Dans un tweet, le Premier ministre indien Narendra Modi a également exhorté ses compatriotes et étrangers à visiter le jardin en grand nombre. Plus de 100 millions de dollars ont été consacrés à la promotion du tourisme dans le budget de cet exercice de la région, et la sécurité a été promise aux producteurs de Bollywood pour le tournage de films dans la région.
L’économie du Cachemire a subi des pertes de plusieurs millions de dollars en raison d’un verrouillage militaire et des communications imposé par le gouvernement indien après le 5 août 2019, lorsqu’il a abandonné son statut spécial, et plus tard à cause des restrictions du COVID-19.
Par conséquent, les commerçants associés à l’industrie du tourisme, ainsi que les hôteliers, ont récemment exhorté le gouvernement à renoncer à toute idée d’un autre verrouillage. Mais les autorités ont été critiquées pour les mesures laxistes du COVID-19, en particulier en ce qui concerne les événements qui renforcent son récit de «normalité».
Deux touristes sont morts du COVID-19 dans les hôpitaux de Srinagar au cours des 10 derniers jours. Tous deux avaient été testés négatifs à leur arrivée à l’aéroport de Srinagar, où chaque voyageur entrant est testé à l’aide du test rapide d’antigène (RAT), qui n’est pas aussi précis que la méthode de réaction en chaîne par transcription inverse-polymérase (RTPCR).
Plusieurs autres touristes infectés suivent un traitement dans deux hôpitaux. Pendant ce temps, les voyageurs entrant au Cachemire par la route ne sont pas testés. Un haut responsable de la santé chargé des mesures anti-COVID 19 a déclaré à l’Agence Anadolu (AA) sous couvert d’anonymat que, faute de verrouillage, les touristes et les voyageurs autochtones continueront de venir et de quitter le Cachemire. Mais, a-t-il dit, le gouvernement doit rationaliser les tests.

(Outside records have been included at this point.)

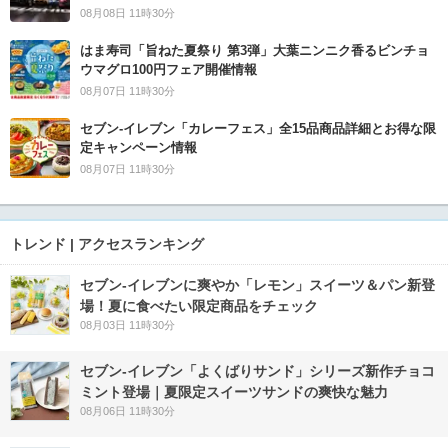
08月08日 11時30分
はま寿司「旨ねた夏祭り 第3弾」大葉ニンニク香るビンチョ
ウマグロ100円フェア開催情報
08月07日 11時30分
セブン‐イレブン「カレーフェス」全15品商品詳細とお得な限
定キャンペーン情報
08月07日 11時30分
トレンド | アクセスランキング
セブン‐イレブンに爽やか「レモン」スイーツ＆パン新登
場！夏に食べたい限定商品をチェック
08月03日 11時30分
セブン‐イレブン「よくばりサンド」シリーズ新作チョコ
ミント登場｜夏限定スイーツサンドの爽快な魅力
08月06日 11時30分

«Plutôt que de les tester à l’aéroport, les touristes devraient se faire tester dans leur pays d’origine avant d’atterrir ici. Cela leur évitera des tracas car leurs projets de voyage seraient complètement gâtés si on leur demandait de se mettre en quarantaine après avoir atterri ici et avoir été testés positifs», a-t-il ajouté. il a dit.

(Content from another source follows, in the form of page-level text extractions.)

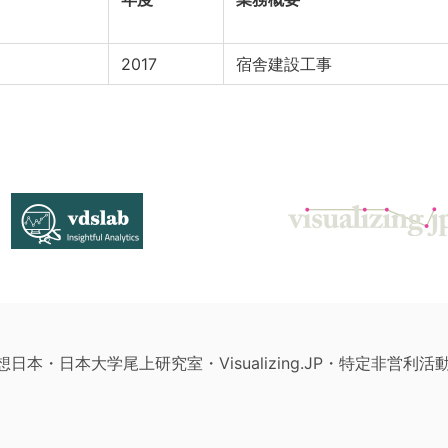
2017
宿舎建設工事
構想日本・日本大学尾上研究室・Visualizing.JP・特定非営利活動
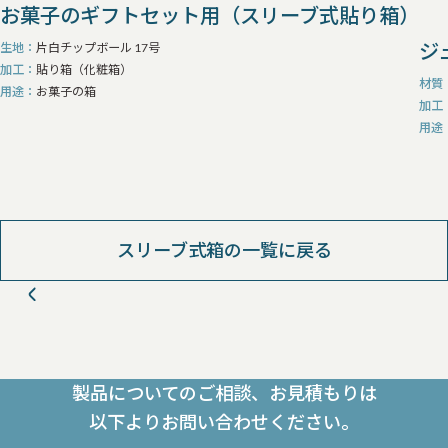
お菓子のギフトセット用（スリーブ式貼り箱）
ジ
生地
片白チップボール 17号
加工
貼り箱（化粧箱）
材質
用途
お菓子の箱
加工
用途
スリーブ式箱の一覧に戻る
製品についてのご相談、お見積もりは
以下よりお問い合わせください。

Selon les données consultées par AA, pas moins de 900 voyageurs au Cachemire, y compris des touristes, ont été testés positifs en mars.
Afaq Sayeed, membre du SRO Batamaloo, une organisation caritative basée à Srinagar, a déclaré que le flux non réglementé de touristes « était une catastrophe » à un moment où la région connaît une nouvelle vague d’infections. L’organisme de bienfaisance fournit de l’oxygène, des ambulances et d’autres aides médicales à Patients COVID-19.

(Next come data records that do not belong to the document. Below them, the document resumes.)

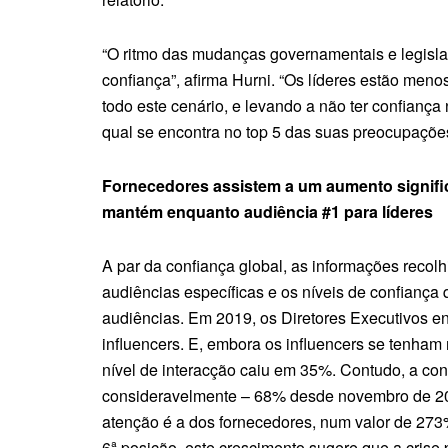
“O ritmo das mudanças governamentais e legisla
confiança”, afirma Hurni. “Os líderes estão men
todo este cenário, e levando a não ter confiança
qual se encontra no top 5 das suas preocupações
Fornecedores assistem a um aumento signific
mantém enquanto audiência #1 para líderes
A par da confiança global, as informações recolh
audiências específicas e os níveis de confiança
audiências. Em 2019, os Diretores Executivos 
influencers. E, embora os influencers se tenham
nível de interacção caiu em 35%. Contudo, a co
consideravelmente – 68% desde novembro de 20
atenção é a dos fornecedores, num valor de 27
6ª posição, este crescimento sugere que a crise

« Notre approvisionnement en équipement d’oxygène s’épuise rapidement. Compte tenu de la fréquence des appels de détresse que nous recevons, je pense que nous sommes confrontés à une phase encore plus intense que la première », a-t-il déclaré. « Les établissements de santé seront bientôt surchargés. Dans une telle situation, le tourisme n’aiderait pas. Au moins, le gouvernement devrait s’assurer que les touristes ont des certificats RTPCR négatifs lorsqu’ils viennent ici. »
Le Cachemire, qui est détenu par l’Inde et le Pakistan en partie et revendiqué par les deux dans son intégralité, a enregistré plus de 134 000 cas de COVID-19, dont 2 018 décès liés. Depuis leur partitionnement en 1947, les deux pays d’Asie du Sud ont mené trois guerres, dont deux au Cachemire.
Certains groupes cachemiris se sont battus contre la domination indienne pour l’indépendance ou l’unification avec le Pakistan voisin. Selon plusieurs organisations de défense des droits humains, des milliers de personnes ont été tuées et torturées dans le conflit qui a éclaté en 1989.